Solving for a variable

4x^2+3y=y+1/3 I'm stuck thanks

If all you need to do is solve for x and y then this is what I would do:

first solving for y
4x^2+3y=y+(1/3) multiply everything by 3 to get rid of (1/3)
12x^2+9y=3y then isolate y
(12x^2)/(-6)=y

then solving for x
go back a few steps to get 12x^2=-6y (this is just rearranging the y= equation)
solve that for x and you should get x=sqrt(-y/2)

i hope this helps- it seems to simple for college algebra, but there you go.

the 4th line should have been

12x^2+9y=3y + 1

you probably wanted to solve for y, thus expressing it as a function:

6y = -12x^2 + 1
y = -2x^2 + 1/6

To solve for a variable, you typically want to isolate that variable on one side of the equation. Let's solve for the variable x in the equation 4x^2 + 3y = y + 1/3.
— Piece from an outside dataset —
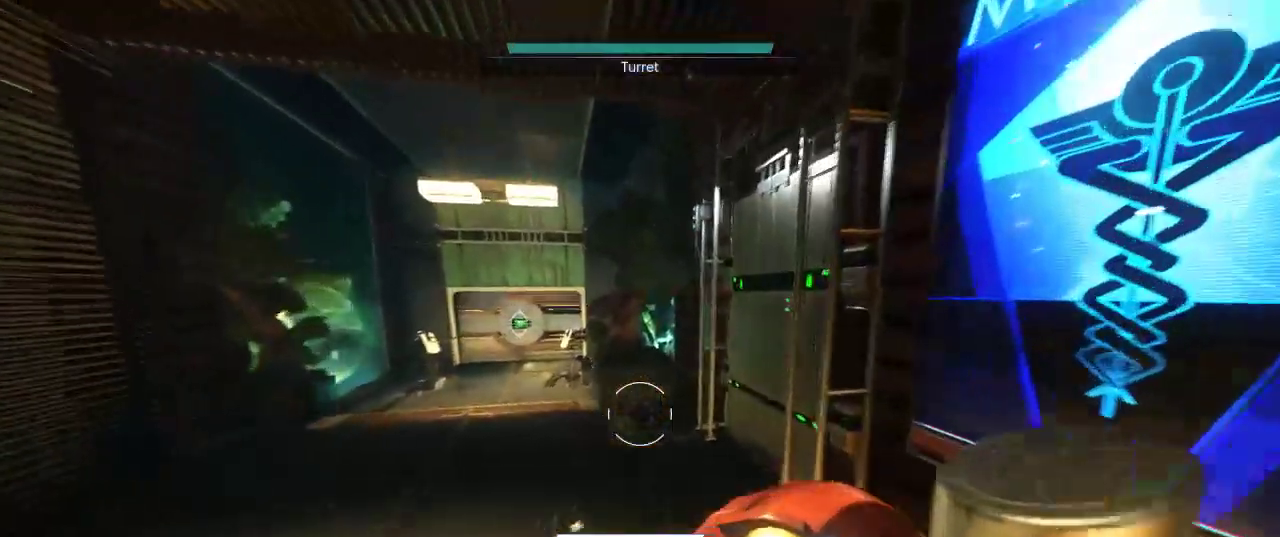
{"keys": ["shift", "w"], "mouse": [], "events": []}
Step 1: Move the terms involving x to one side of the equation.
Start by subtracting y from both sides:
4x^2 = y + 1/3 - 3y

Simplified: 4x^2 = -2y + 1/3

Step 2: Isolate x by dividing both sides by 4:
x^2 = (-2y + 1/3) / 4

Step 3: Take the square root of both sides to eliminate the exponent of 2:
x = ± √[(-2y + 1/3) / 4]

Now, you have solved for the variable x in terms of y.